BEGIN DATASET SECTION

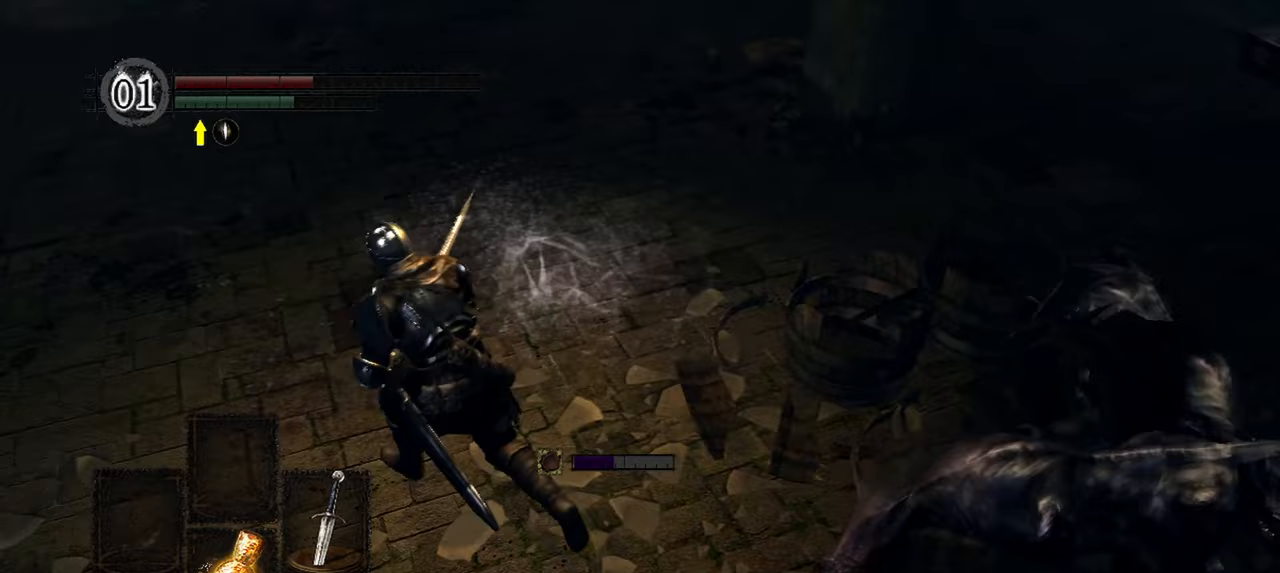
{"dt_ms": 500, "buttons": [], "left_stick": "up", "right_stick": "center", "events": [[417, "left_stick", "up"]]}
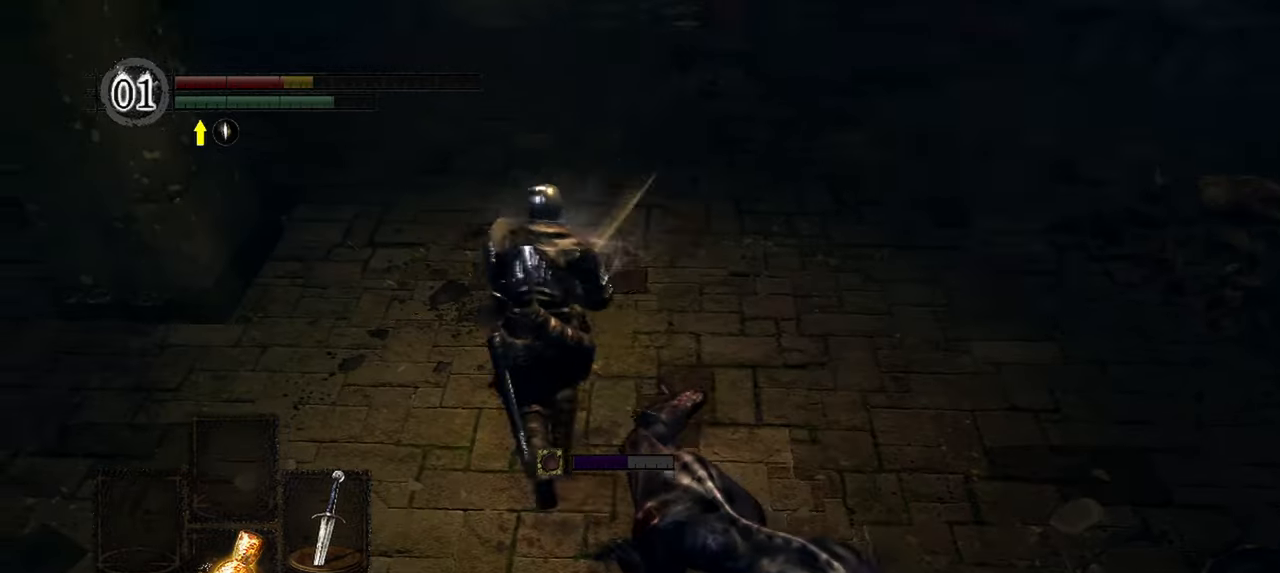
{"dt_ms": 500, "buttons": [], "left_stick": "up", "right_stick": "center", "events": [[33, "B", "down"], [117, "B", "up"]]}
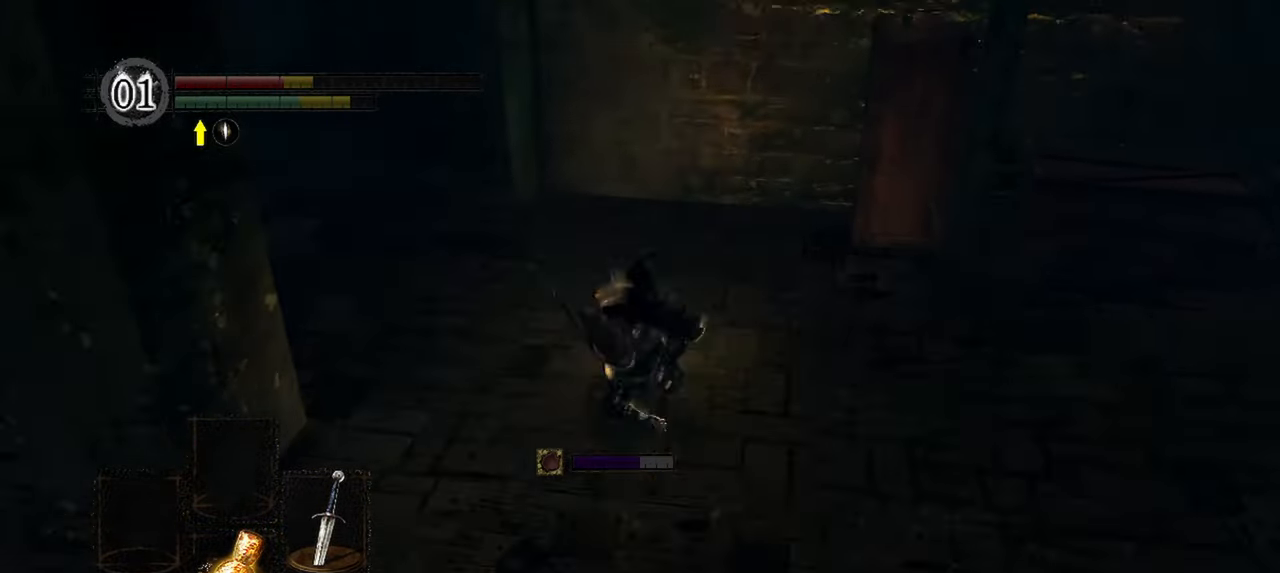
{"dt_ms": 500, "buttons": ["X"], "left_stick": "center", "right_stick": "center", "events": [[67, "left_stick", "center"], [467, "X", "down"]]}
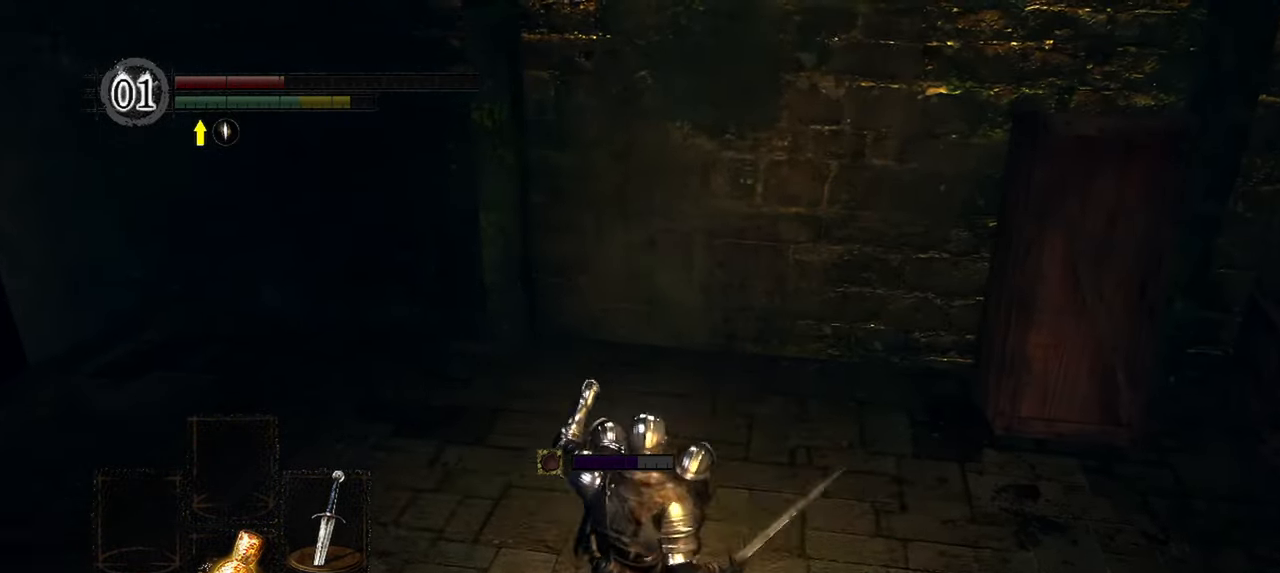
{"dt_ms": 500, "buttons": [], "left_stick": "center", "right_stick": "center", "events": [[17, "X", "up"], [233, "X", "down"], [283, "X", "up"]]}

END DATASET SECTION

• [WHAT YOU SHOULD DO] What is the number of lines above that contain "down"? Reply with that number only.

• [OUTPUT OF THE EXERCISE] 3